◆ **Brief**
Print each line of the data below verbatim, in order.

Recorded data

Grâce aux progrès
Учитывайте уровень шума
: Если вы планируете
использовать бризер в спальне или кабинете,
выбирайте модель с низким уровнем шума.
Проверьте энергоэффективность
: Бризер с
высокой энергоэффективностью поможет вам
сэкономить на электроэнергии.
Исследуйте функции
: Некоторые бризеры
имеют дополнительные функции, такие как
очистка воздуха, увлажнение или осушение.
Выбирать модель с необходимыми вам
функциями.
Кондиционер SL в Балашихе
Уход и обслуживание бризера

◆ **Answer box**
Grâce aux progrès
Учитывайте уровень шума
: Если вы планируете
использовать бризер в спальне или кабинете,
выбирайте модель с низким уровнем шума.
Проверьте энергоэффективность
: Бризер с
высокой энергоэффективностью поможет вам
сэкономить на электроэнергии.
Исследуйте функции
: Некоторые бризеры
имеют дополнительные функции, такие как
очистка воздуха, увлажнение или осушение.
Выбирать модель с необходимыми вам
функциями.
Кондиционер SL в Балашихе
Уход и обслуживание бризера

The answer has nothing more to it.